Chapter 02
Chapter 02
Phantom Protocol
The knock came again—firm this time.
Kofi didn’t reach for a weapon. Not yet. He reached for the light switch and killed it, letting the room fall into shadow. The streetlight outside flickered once, then steadied. Power was still on. That alone told him whoever was outside wasn’t improvising—they’d planned for normal conditions.
He moved barefoot to the door, every step measured.
“What do you want?” he asked quietly.
A pause.
“Major Adeyemi,” a voice replied. Calm. Controlled. “We don’t want trouble. We want your cooperation.”
Kofi unlocked the door and opened it just enough to see two men in plain clothes. No weapons visible. That meant weapons were very visible.
“I resigned,” Kofi said. “You’re late.”
“You resigned from the military,” the man said. “Not from the problem.”
Kofi studied them. One local. One foreign. The foreigner’s eyes moved constantly—windows, corners, exits. IMF habit.
“Come in,” Kofi said. “Or arrest me.”
They stepped inside.
The foreigner placed a small device on the table. No holograms. No drama. Just a map, grainy satellite imagery, and a blinking red dot near a coastal city.
“Phantom Protocol,” the foreigner said. “You disappear. We disappear. This never happened.”
Kofi folded his arms. “I don’t work rogue.”
“You already are,” the local man replied. “You just don’t know it yet.”
Three nights later, Kofi was crouched inside the rusted shell of a shipping warehouse, fifty meters from a private dock that officially did not exist.
The mission was simple in theory.
Extract Colonel Idriss Bako—former regime logistics chief turned liability—before he vanished permanently. Bako controlled financial routes, arms supply lines, and had memorized transaction codes that could unravel the entire government.
IMF would’ve sent a team.
Africa sent silence.
Kofi checked his watch. The time window was closing—not because of alarms, but because fishermen were starting to arrive. In fifteen minutes, the dock would be alive.
Phantom Protocol meant no trace. No witnesses. No noise.
Kofi moved.
He crossed open ground using shadow and timing, sliding between stacks of containers as guards passed within arm’s reach. Their radios crackled with idle conversation. Nothing alert. Nothing urgent.
At the dock, Bako sat inside a luxury SUV, engine running, phone pressed to his ear.
Kofi saw the problem immediately.
Two armed escorts. One nervous driver. And a third man leaning casually against the vehicle—too relaxed. Too aware.
Counter-intelligence.
Kofi adjusted.
He dropped from the container stack silently, came up behind the first escort, clamped a hand over his mouth, and pulled him backward into darkness.
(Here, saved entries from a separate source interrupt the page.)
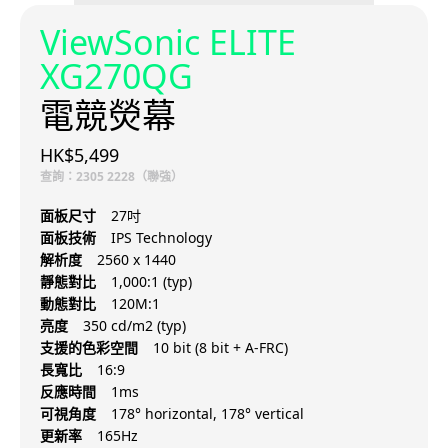
ViewSonic ELITE
XG270QG
電競熒幕
HK$5,499
查詢：2305 2228（聯強）
面板尺寸
27吋
面板技術
IPS Technology
解析度
2560 x 1440
靜態對比
1,000:1 (typ)
動態對比
120M:1
亮度
350 cd/m2 (typ)
支援的色彩空間
10 bit (8 bit + A-FRC)
長寬比
16:9
反應時間
1ms
可視角度
178° horizontal, 178° vertical
更新率
165Hz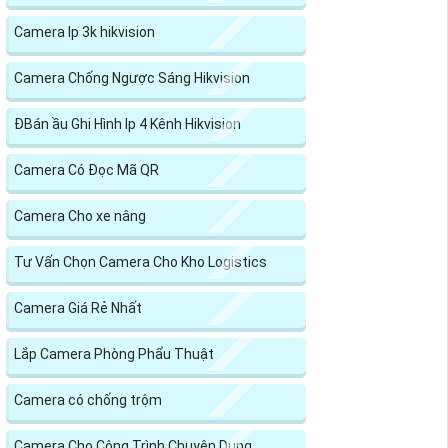
Camera Ip 3k hikvision
Camera Chống Ngược Sáng Hikvision
ĐBán ầu Ghi Hình Ip 4 Kênh Hikvision
Camera Có Đọc Mã QR
Camera Cho xe nâng
Tư Vấn Chọn Camera Cho Kho Logistics
Camera Giá Rẻ Nhất
Lắp Camera Phòng Phẩu Thuật
Camera có chống trộm
Camera Cho Công Trình Chuyên Dụng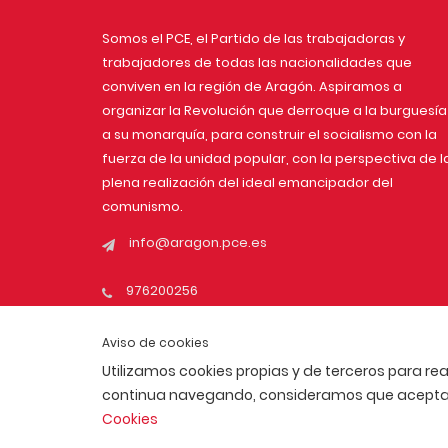
Somos el PCE, el Partido de las trabajadoras y
trabajadores de todas las nacionalidades que
conviven en la región de Aragón. Aspiramos a
organizar la Revolución que derroque a la burguesía
a su monarquía, para construir el socialismo con la
fuerza de la unidad popular, con la perspectiva de l
plena realización del ideal emancipador del
comunismo.
info@aragon.pce.es
976200256
Aviso de cookies
Utilizamos cookies propias y de terceros para rea
continua navegando, consideramos que acepta s
Cookies
ACTUALIDAD
AFÍLIATE
POLÍTICA DE COOKIES
POLÍTI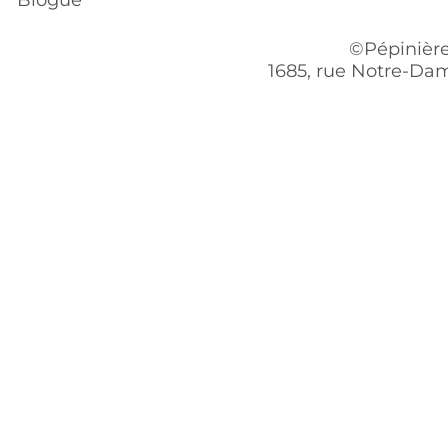
©Pépinière
1685, rue Notre-Dam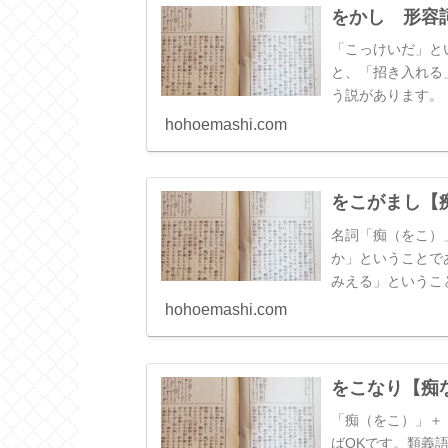
をかし 形容
「こっけいだ」と
と、「招き入れる
う説があります。
が近いことになり
hohoemashi.com
②③④の使い方が
す。
をこがまし【
名詞「痴（をこ）
か」ということで
みえる」というこ
る」という意味に
hohoemashi.com
をこなり【痴
「痴（をこ）」＋
ばOKです。類義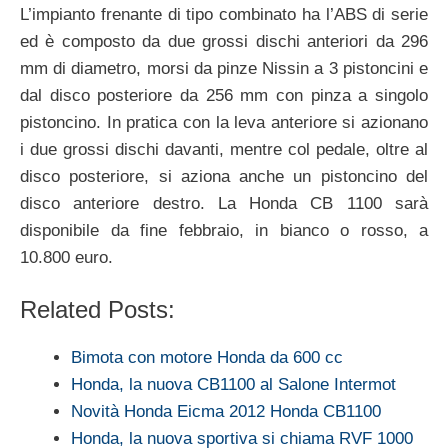
L’impianto frenante di tipo combinato ha l’ABS di serie
ed è composto da due grossi dischi anteriori da 296
mm di diametro, morsi da pinze Nissin a 3 pistoncini e
dal disco posteriore da 256 mm con pinza a singolo
pistoncino. In pratica con la leva anteriore si azionano
i due grossi dischi davanti, mentre col pedale, oltre al
disco posteriore, si aziona anche un pistoncino del
disco anteriore destro. La Honda CB 1100 sarà
disponibile da fine febbraio, in bianco o rosso, a
10.800 euro.
Related Posts:
Bimota con motore Honda da 600 cc
Honda, la nuova CB1100 al Salone Intermot
Novità Honda Eicma 2012 Honda CB1100
Honda, la nuova sportiva si chiama RVF 1000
The man went limp without a sound.
The second escort turned just in time to see Kofi’s elbow connect with his jaw.
He went down hard.
The relaxed man reacted instantly—gun up, finger tightening.
Kofi fired first.
One suppressed shot. Shoulder. Not fatal.
The man screamed anyway.
So much for phantom.
Kofi sprinted.
He yanked the SUV door open, grabbed Bako by the collar, and slammed him into the seat.
“Out,” Kofi said.
Bako stared, frozen.
Gunfire erupted behind them. Bullets punched into metal. Glass shattered.
Kofi floored the accelerator.
The SUV burst through the dock gate and onto the service road, fishtailing as tires screamed against concrete.
Behind them, headlights flared to life.
“They’re coming,” Bako shouted.
“I know,” Kofi replied, weaving through traffic that had no business being there at this hour.
A pickup truck tried to block the road.
Kofi rammed it.
The impact sent both vehicles spinning. The SUV skidded sideways, slammed into a barrier, and died.
Kofi was already out, dragging Bako with him as rounds snapped overhead.
They ran.
Through narrow alleys. Over wet stone. Past closed shops and sleeping guards who would wake confused and angry.
At the river, a small motorboat waited—engine running, lights off.
Kofi shoved Bako aboard and jumped in after him just as bullets hit the water behind them.
The boat disappeared into darkness.
Only then did Kofi allow himself to breathe.
Phantom Protocol had failed in theory.
But in practice, the asset was alive.
Kofi stared at the city lights fading behind them.
This wasn’t a resignation anymore.
It was a war—one that didn’t care about titles, protocols, or retirement.
And somewhere ahead, the real mission was just beginning.